Au bord de la falaise, la bruyère et l'ajonc apparient leurs couleurs
et l'âpre sente ourlée les porte vers le large
Dans l'éclat de la roche, il n'y a plus d'odeur
Le soleil et le sable ont séché les parfums
Jaunes et roses tissent les entrelacs de la lande
sans motif ils vont avec une joie discrète
jusqu'au prochain nuage
Vois: l'horizon se plombe et macule leur chemin
de son fusain qui bave et plonge tout son fer
dans les gravats d'un jour troublé par ses métamorphoses
Reste vent qui bruisse et larmoie,
enroule et repousse sans frein
la plainte des fleurs vers la mer.
La nature si vivante jusque dans l'inerte pierre
nous tend un lent miroir pour bien y réfléchir
-on pense souvent plus clairement en marchant-
Romantique polissoir de l'âme,
elle aiguise les sens, lie nos maux en tourmente,
apaise et repose en nous énergisant
Le grand phare lance un appel silencieux
Tu es là sans plus savoir l'heure ni l'époque dans le jeu des saisons,
ton coeur saoul de douleurs et bonheurs mêlés,
l'esprit crevé des angoisses de l'histoire trop sauvage
Le phare, gardien du bord des terres et scrutateur de l'horizon,
se dresse et geint.
Tu perçois un son lourd assourdi par les vagues
Le cri rauque des vieux phoques s'inscrit-il en mémoire dans le sillage sonore des bateaux?
Là-bas, si loin que les sentinelles ne peuvent les voir,
dans ces eaux de glace qui protègent notre globe,
un cataclysme s'est produit
Il se propage sur l'onde
La voix nous dit que ce monde se meurt
Nous le savons, vieil ours des mers
Il y a dans le cri de l'animosité -
c'est une colère publique,
de celles qu'on peut porter lorsqu'on en n'a pas, ou plus, une à soi
C'est une protestation générale
qui ne supporte plus la fange intellectuelle et médiatique du moment
Vois-tu l'espace saturé d'immondices, ces détritus de haine,
le limon des peurs de notre humanité?
Le grand phare convoque dans ses lices les oiseaux messagers,
familiers des traversées outremer,
et leur confie sa supplique
Ils la diront peut-être aux habitants sédentaires
le long de leurs couloirs de migration ancestrale.

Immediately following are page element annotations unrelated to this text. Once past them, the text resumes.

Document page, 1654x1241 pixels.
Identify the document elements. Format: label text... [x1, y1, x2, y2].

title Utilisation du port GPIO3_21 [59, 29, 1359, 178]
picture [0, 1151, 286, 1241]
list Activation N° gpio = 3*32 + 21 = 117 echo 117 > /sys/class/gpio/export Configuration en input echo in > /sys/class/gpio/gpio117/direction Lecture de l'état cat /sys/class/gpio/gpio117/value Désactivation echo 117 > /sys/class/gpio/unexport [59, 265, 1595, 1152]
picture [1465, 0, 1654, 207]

Je vous pardonne, terriens,
votre mal inconscient, fruit de vos désirs voraces et immatures,
tout ce qui fut nocif, involontairement, par aliénation, par ignorance du vrai soi,
je vous pardonne les fausses promesses,
les serments d'amour infondés comme alcool frelaté qui malgré tout enivre,
je vous pardonne la marée noire toxique de vos dénis du réel,
je vous pardonne, mais je vous supplie
Ma prière est intense et je vous en conjure :
protégez l'intégrité de vos êtres,
prenez soin du chat qui vous regarde,
de l'arbre qui se penche au-dessus de l'enfant,
de la beauté indicible de l'amour pur entre vous.